First of three parts

    WEST HARTFORD--Xavier Rosa is stuck. The fourth-grader at Braeburn Elementary School knows that five is not a factor of 57-he got the question right on his homework assignment. And he knows that any number that ends in five is divisible by five. But his teacher, Michele Cashman, presses him to remember what the other half of the rule is, asking him how many cents he would have if he had two nickels.

    "Ten," he says.

    "So, what's in the one's place?"

    "Five," he guesses, as other students impatiently wave their hands in the air for a chance to answer.

    With just a little more back and forth, Xavier lands on the right answer: Numbers ending in five or zero can be divided by five. As Cashman moves on to the next problem, Xavier kneels on his chair, props one elbow on his desk and keeps the other hand high in the air every time his teacher asks a question.

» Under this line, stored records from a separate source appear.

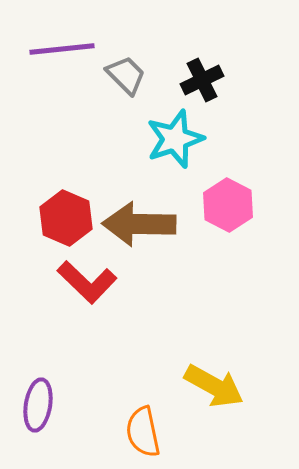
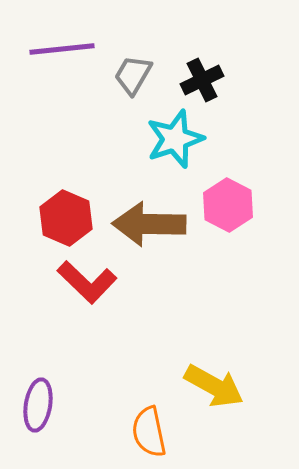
gray trapezoid: moved 7 px right; rotated 105 degrees counterclockwise
brown arrow: moved 10 px right
orange semicircle: moved 6 px right
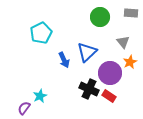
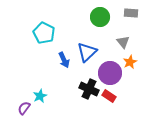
cyan pentagon: moved 3 px right; rotated 20 degrees counterclockwise
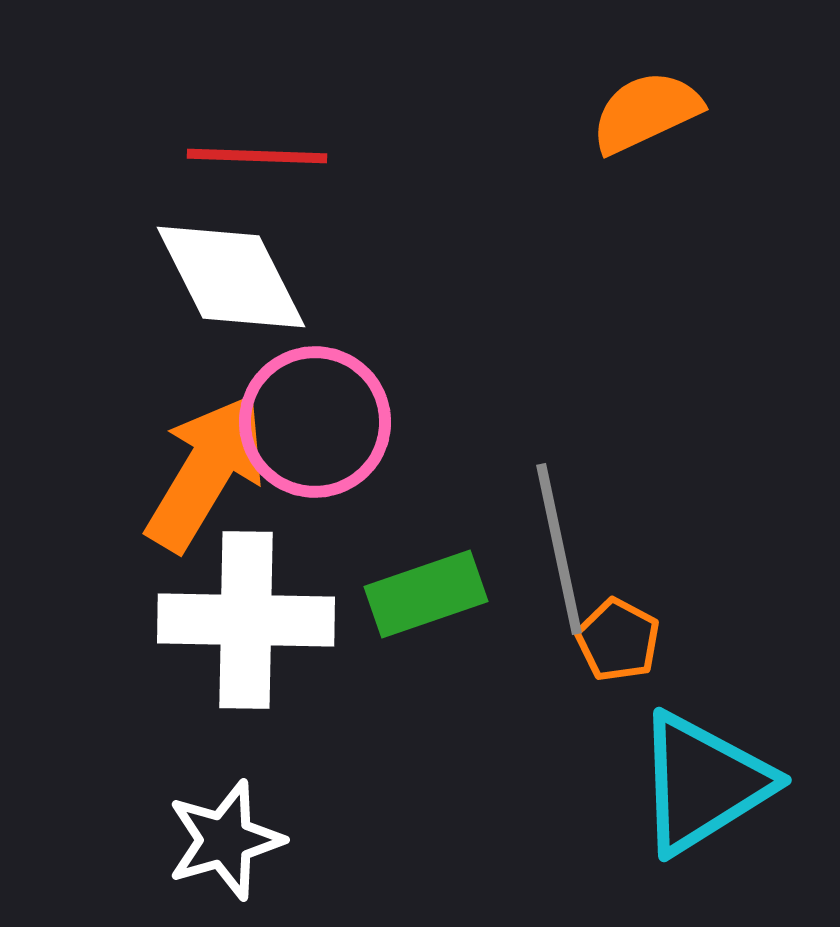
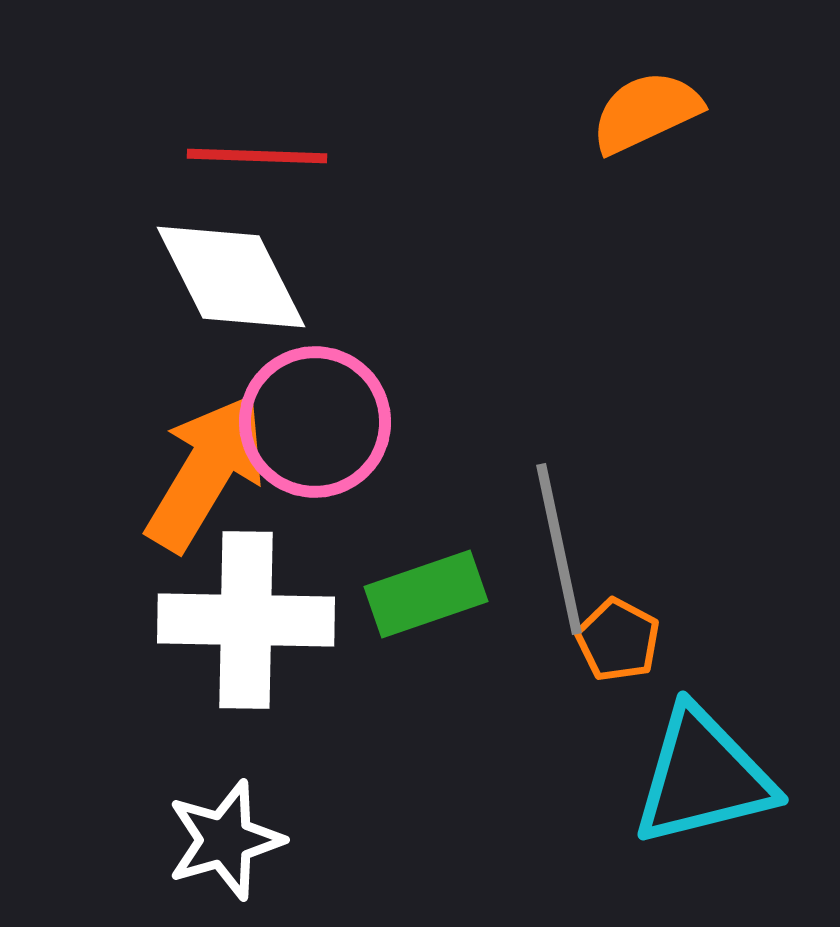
cyan triangle: moved 6 px up; rotated 18 degrees clockwise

    Xavier is one of 46 students in the 438-student school who qualify for free or reduced-priced lunch, a widely used proxy for low-income status. Most are from the neighborhood around Braeburn; 16 of them, like Xavier, are bused in from Hartford as part of a desegregation program.

    At first glance, the school's test scores indicate that Braeburn is nothing but an excellent school. In 2010, 92 percent of students were proficient in math, while the percentages for reading and writing were 88 and 93, respectively. But Braeburn's low-income students fared less well: 79 percent reached proficiency in math, while 63 and 69 percent did so in reading and writing, respectively. Xavier was one of the many who did not hit the benchmarks.